Как бы там ни было, но когда он сочиняет «Письмо отцу», проект женитьбы с Юлией как раз только что отставлен. Имея в виду несостоявшиеся браки с Фелицей и Юлией, он пишет: «Каждый из браков был бы, скорее, браком по расчету, если понимать под этим, что все мои мысли днем и ночью — в первый раз несколько лет, во второй — несколько месяцев были заняты этими планами. Ни одна из девушек не разочаровывала меня — разочаровал обеих только я. Сейчас я отношусь к ним так же, как и тогда, когда хотел жениться на них. И при второй попытке жениться я не пренебрег опытом первой, не был легкомысленным, как может показаться. Оба случая совершенно разные; во втором случае, который вообще сулил гораздо больше, именно прежний ответ мог меня обнадежить».
Брак по расчету? Позволительно усомниться в этом, и письмо, которое он пишет сестре Юлии несколько дней спустя после завершения «Письма отцу», может лишь усилить эти сомнения. В нем говорится о жилище, которое они зарезервировали для своего устройства. Кафка опишет его в письме Милене: однокомнатная меблированная квартира с кухней, расположенная в Вршовице, в предместье Праги. Можно считать, что плата за квартиру была непомерной: в эти времена жилищного кризиса ловкие предприниматели застроили наспех в пригородах земельные участки и извлекали выгоду из сложившейся ситуации. Но главное заключалось не в этом: несомненно, что в столь стесненном жилище Кафка должен был бы перестать писать. Любовные отношения с Юлией Вохрыцек вписываются в более обширный период, в котором Кафка отрекается от самого себя. Он болен, он больше не пишет, не видит для себя никакого решения, никакого будущего: почему бы ему не пожить подобно другим рядом с такой честной девушкой, как Юлия, без амбиций и без больших претензий.

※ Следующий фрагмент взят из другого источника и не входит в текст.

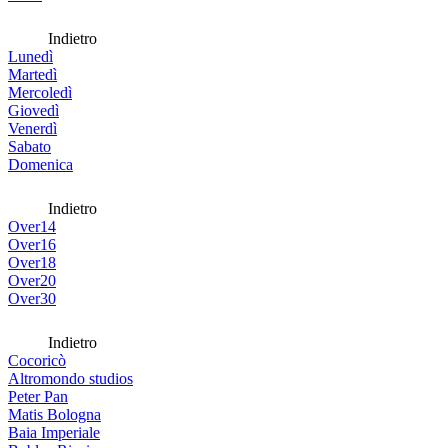
Indietro
Lunedì
Martedì
Mercoledì
Giovedì
Venerdì
Sabato
Domenica
Indietro
Over14
Over16
Over18
Over20
Over30
Indietro
Cocoricò
Altromondo studios
Peter Pan
Matis Bologna
Baia Imperiale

Само собой разумеется, это не мешает ему снова столкнуться с теми же проблемами и теми же опасениями, что и во времена Фелицы Бауэр; по какому праву он, которому едва удается справиться с самим собой, он, чьи денежные дела столь ненадежны, хочет взять на себя ответственность за семью? И даст ли ему столь абсолютную правоту «расчет», которым он кичится в «Письме отцу»?
Это так маловероятно, что в конечном итоге он пользуется предлогом, чтобы разорвать готовящийся брак. Они должны были пожениться в воскресенье; в пятницу они узнают, что не могут располагать квартирой, на которую рассчитывали. Несомненно, эта неурядица была расценена как знак судьбы, поскольку они тотчас же отказались от планов, возведенных с такой предусмотрительностью. «Я не хочу сказать, что это было несчастье, — пишет Кафка в своем письме сестре Юлии, — возможно, последовал бы еще худший обвал, который похоронил бы под своими руинами супружескую пару; я хочу только сказать, что моя надежда вступить в брак не была неоправданной и что, учитывая обстоятельства, я всего лишь горемыка, вынужденный бедностью все ставить на карту».

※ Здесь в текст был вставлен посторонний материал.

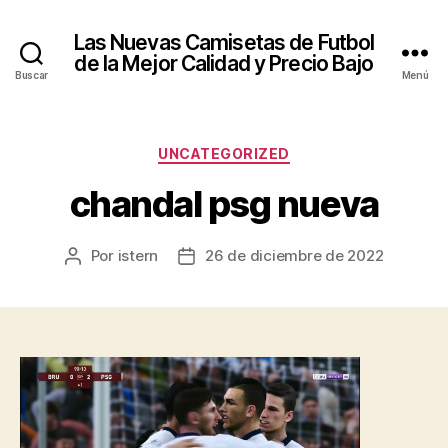
Las Nuevas Camisetas de Futbol
de la Mejor Calidad y Precio Bajo
Buscar
Menú
Categorías
UNCATEGORIZED
chandal psg nueva
Por
istern
26 de diciembre de 2022
Autor
Fecha
de
de
la
la
entrada
entrada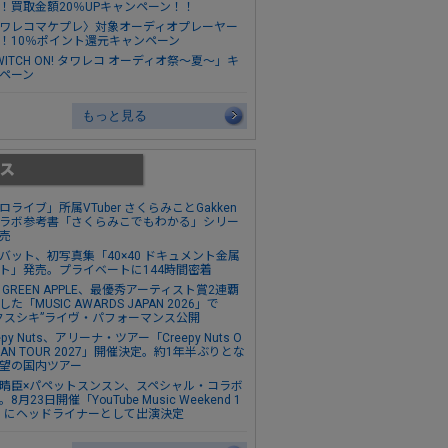
！買取金額20％UPキャンペーン！！
ワレコマケプレ〉対象オーディオプレーヤー
！10％ポイント還元キャンペーン
WITCH ON! タワレコ オーディオ祭～夏～」キ
ペーン
もっと見る
ロライブ」所属VTuber さくらみことGakken
ラボ参考書「さくらみこでもわかる」シリー
売
バット、初写真集「40×40 ドキュメント金属
ト」発売。プライベートに144時間密着
s. GREEN APPLE、最優秀アーティスト賞2連覇
た「MUSIC AWARDS JAPAN 2026」で
クスシキ”ライヴ・パフォーマンス公開
epy Nuts、アリーナ・ツアー「Creepy Nuts O
MAN TOUR 2027」開催決定。約1年半ぶりとな
望の国内ツアー
晴臣×パペットスンスン、スペシャル・コラボ
8月23日開催「YouTube Music Weekend 1
0」にヘッドライナーとして出演決定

Но зачем, спросят, это письмо сестре Юлии? Была ли у Кафки необходимость спрашивать у нее, как прежде, разрешения на продолжение встреч с Юлией, учитывая, что он отказался жениться? Разве Юлия не могла сама этого решать? Ответ появляется в письме Милене: в нем возникает вопрос о психическом заболевании, о котором, впрочем, не приводится никаких деталей. Какова может быть ответственность Кафки за появление этой болезни? Была ли она уже подготовлена, когда они встретились в Шелезене? Об этом мы никогда ничего не узнаем, да и в конечном счете это неважно.
Известно только, что Кафка и Юлия продолжали какое-то время встречаться. Так, в «Дневнике» 8 декабря 1919 года читаем: «Понедельник, праздник в Баумгартене, в ресторане, в Галерее. Страдание и радость, вина и невинность, как две неразъединимые сплетенные руки, для того чтобы разъять их, надо было бы разрезать — мясо, кровь и кости». И несколько дней спустя: «Четверг. Холод. Молча бродил с Ю. по Ригерпарку. Соблазн на Грабене. Все это слишком тяжко. Я недостаточно подготовлен». В духовном смысле это похоже на то, что двадцать шесть лет тому назад говорил учитель Бек, не замечая, конечно, пророческой шутки: «Пусть он еще посидит в 5-м, он слишком слаб, такая чрезмерная спешка потом отомстит за себя». Действительно, «я рос, как слишком быстро вытянувшиеся и забытые саженцы».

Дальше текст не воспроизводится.